The geriatricians refrained from further cardiac evaluation in 45 patients in our study, because a non-cardiac explanation for the syncope or fall was found. These patients did not significantly differ from patients who were referred to the cardiologist in baseline characteristics, cognitive function, or dependency in (instrumental) activities of daily living (see Supplemental Appendix), so these characteristics are unlikely to have played a part in the decision to refrain from performing a full cardiac evaluation. However, our data show that caution is needed when a likely non-cardiac cause is found. One would expect few ECG abnormalities in this group, but the prevalence of relevant ECG abnormalities did not differ from the group that did undergo cardiac evaluation. An abnormality of the baseline ECG has been shown to be an independent predictor of cardiac syncope, and is associated with increased mortality . In retrospection, almost one quarter of patients not referred to the cardiologist showed signs of a cardiac cause for the syncope or fall on their initial ECG.
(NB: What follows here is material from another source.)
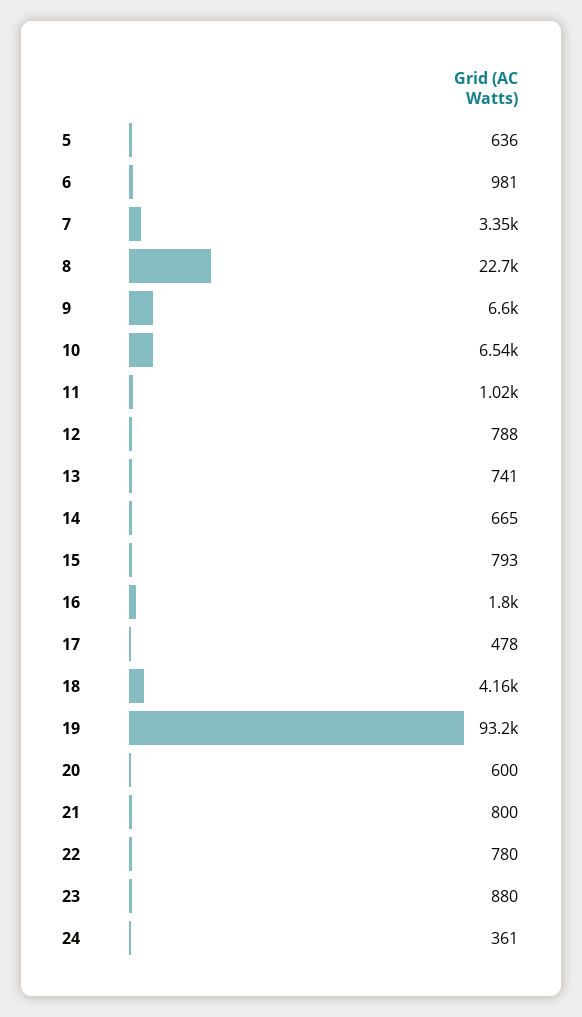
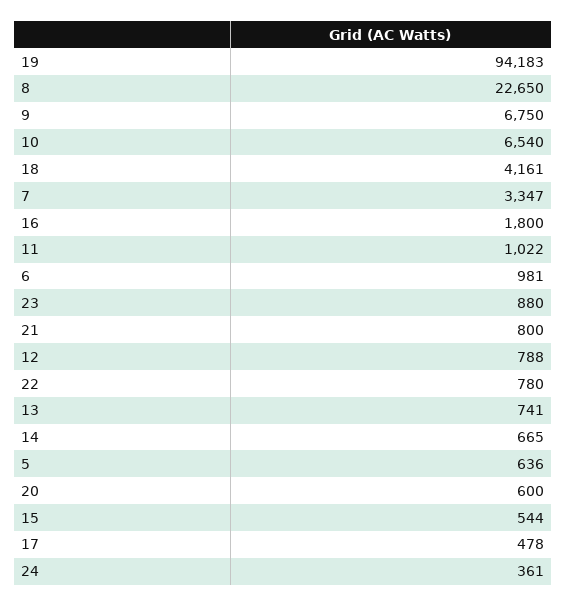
9: 6600 -> 6750
15: 793 -> 544
19: 93200 -> 94183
Mortality was significantly higher in patients with a cardiac cause for their syncope or fall. There was a significant difference in age between the cardiac group and the group with other causes, however, which might explain the difference in mortality. Furthermore, although almost all deaths are recorded in the hospital records, it may be that if a patient was under care of their general practitioner, we were not informed that the patient had died. Therefore, no clear conclusions can be drawn on this point.
Another limitation of this study is the heterogeneity of its population, due to a significant number of comorbidities, and the fact that patients were seen by a large number of different physicians involved in our clinical pathway. The initial intention of our multidisciplinary day clinic was to refer all patients back to their general practitioner following evaluation, but it turned out that patients with (suspected) cardiac causes, especially when there is an indication for ILR, have to be followed by a geriatrician, cardiologist, or dedicated nurse practitioner. This resulted in different follow-up methods across our population, according to the diagnosis reached at the end of the initial evaluation.
A (suspected) cardiac cause was found in about one third of very elderly patients in this study. Although a substantial higher number of patients presented with ECG abnormalities suggestive of a cardiac cause, only few received an ILR. If an ILR was implanted, a diagnosis was reached in the majority of patients. While awaiting the results of prospective studies on this subject, we conclude that a cardiac evaluation and early ILR implantation should be considered more often in the diagnostic work-up of unexplained falls and syncope in the elderly.
The authors thank G.J.M. Tahapary, MD, PhD cardiologist, for his advice in this study, and T. van der Ploeg, statistician, for advice and assistance with the statistical analysis.